The water was caused by rain which was leaking through the living room roof. Despite reminding our estate agents of this numerous times the leak was not fixed and we ended up moving out in May the following year.
Every time it rained we had to put small basins down (there wasn’t enough room for a large bucket) and keep an eye on them to empty when full. We also cleaned the area numerous times when dry.
This was a major inconvenience and very frustrating for me as I work from home so the noise and effort of managing the leak was very distracting.
I was wondering if we could seek compensation for this – even though we have now moved out?
Initially we weren’t going to do anything and we didn’t for the 5 months we were living there with the leak but the estate agent/landlord is trying to take money out of our deposit before refunding it due to a list of ‘damages’, most of which we think are bogus or grossly exaggerated so it’s only now we are thinking of bringing this up as a way to mitigate.
Failure to repair the roof is a breach of the landlord’s statutory repairing covenants and so you should be entitled to compensation.

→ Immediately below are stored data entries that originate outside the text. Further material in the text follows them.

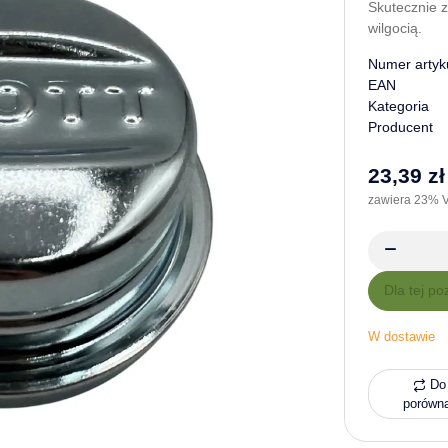
Skutecznie z
wilgocią.
Numer artyk
EAN
Kategoria
Producent
23,39 zł
zawiera 23% V
x
Dla tej po
W dostawie
Do 
porówn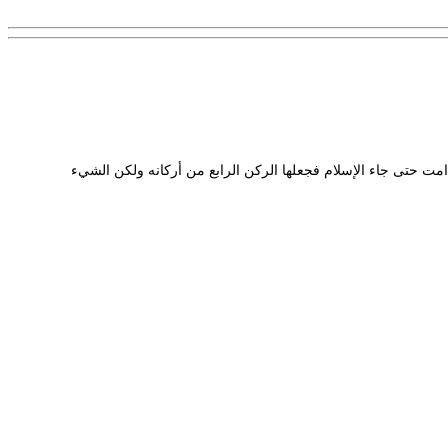
دامت حتى جاء الإسلام فجعلها الركن الرابع من أركانه ولكن الشيء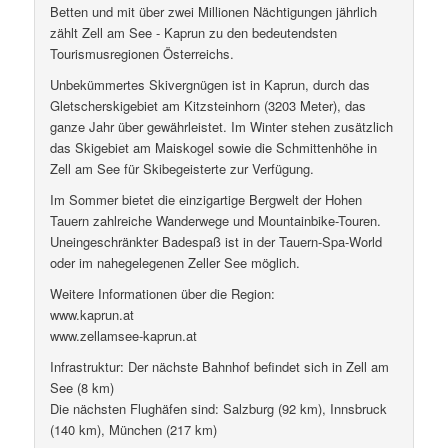
Betten und mit über zwei Millionen Nächtigungen jährlich
zählt Zell am See - Kaprun zu den bedeutendsten
Tourismusregionen Österreichs.
Unbekümmertes Skivergnügen ist in Kaprun, durch das
Gletscherskigebiet am Kitzsteinhorn (3203 Meter), das
ganze Jahr über gewährleistet. Im Winter stehen zusätzlich
das Skigebiet am Maiskogel sowie die Schmittenhöhe in
Zell am See für Skibegeisterte zur Verfügung.
Im Sommer bietet die einzigartige Bergwelt der Hohen
Tauern zahlreiche Wanderwege und Mountainbike-Touren.
Uneingeschränkter Badespaß ist in der Tauern-Spa-World
oder im nahegelegenen Zeller See möglich.
Weitere Informationen über die Region:
www.kaprun.at
www.zellamsee-kaprun.at
Infrastruktur: Der nächste Bahnhof befindet sich in Zell am
See (8 km)
Die nächsten Flughäfen sind: Salzburg (92 km), Innsbruck
(140 km), München (217 km)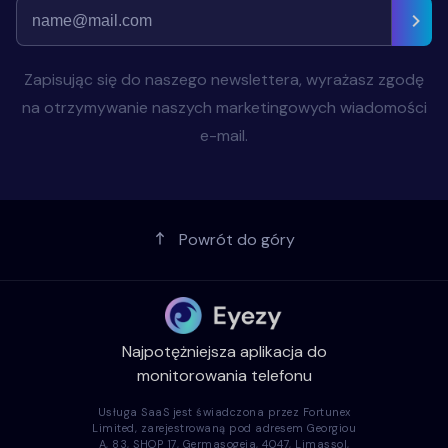
Zapisując się do naszego newslettera, wyrażasz zgodę
na otrzymywanie naszych marketingowych wiadomości
e-mail.
Powrót do góry
Najpotężniejsza aplikacja do
monitorowania telefonu
Usługa SaaS jest świadczona przez Fortunex
Limited, zarejestrowaną pod adresem Georgiou
A, 83, SHOP 17, Germasogeia, 4047, Limassol,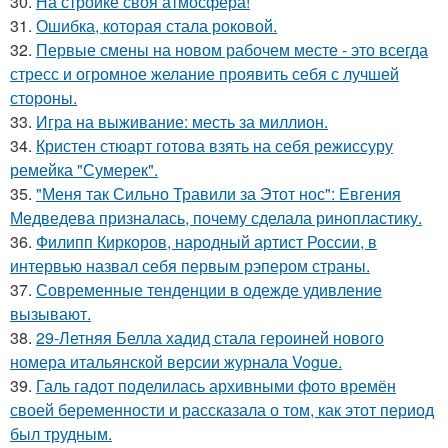
30.
На стройке своя атмосфера!
31.
Ошибка, которая стала роковой.
32.
Первые смены на новом рабочем месте - это всегда
стресс и огромное желание проявить себя с лучшей
стороны.
33.
Игра на выживание: месть за миллион.
34.
Кристен стюарт готова взять на себя режиссуру
ремейка "Сумерек".
35.
"Меня так Сильно Травили за Этот нос": Евгения
Медведева призналась, почему сделала ринопластику.
36.
Филипп Киркоров, народный артист России, в
интервью назвал себя первым рэпером страны.
37.
Современные тенденции в одежде удивление
вызывают.
38.
29-Летняя Белла хадид стала героиней нового
номера итальянской версии журнала Vogue.
39.
Галь гадот поделилась архивными фото времён
своей беременности и рассказала о том, как этот период
был трудным.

The landlord has a duty to keep ‘the structure and exterior’ of the property in good repair – which obviously did not happen here.
Your main issue however is the threat to make deductions from your deposit.
You can certainly counter this by a claim for compensation, but if you do this you cannot use the scheme’s adjudication service, as dealing with claims by tenants is outside their jurisdiction.
So if you wanted to do this, you would need to bring proceedings to challenge the deductions in the County Court.
This might be more bother than you want. Although it does not debar you from bringing the claim, there may be problems in obtaining evidence to prove the condition of the property now you have moved out – although your own evidence may well be accepted by the Court without (say) a surveyors report – if you are just claiming for the inconvenience aspect.
Particularly if you have any photos showing the bowls being used to catch the drips.
I suspect your landlords will not want to be taken to Court, so they may be willing to be sensible about things if a County Court claim is threatened.
But certainly you should challenge the deductions if you don’t agree with them.
If you think they are exaggerated or wrong you can use the schemes adjudication service, but as I said this will only deal with the proposed deductions and the adjudicator does not have power to consider any claims you may have relating to the property.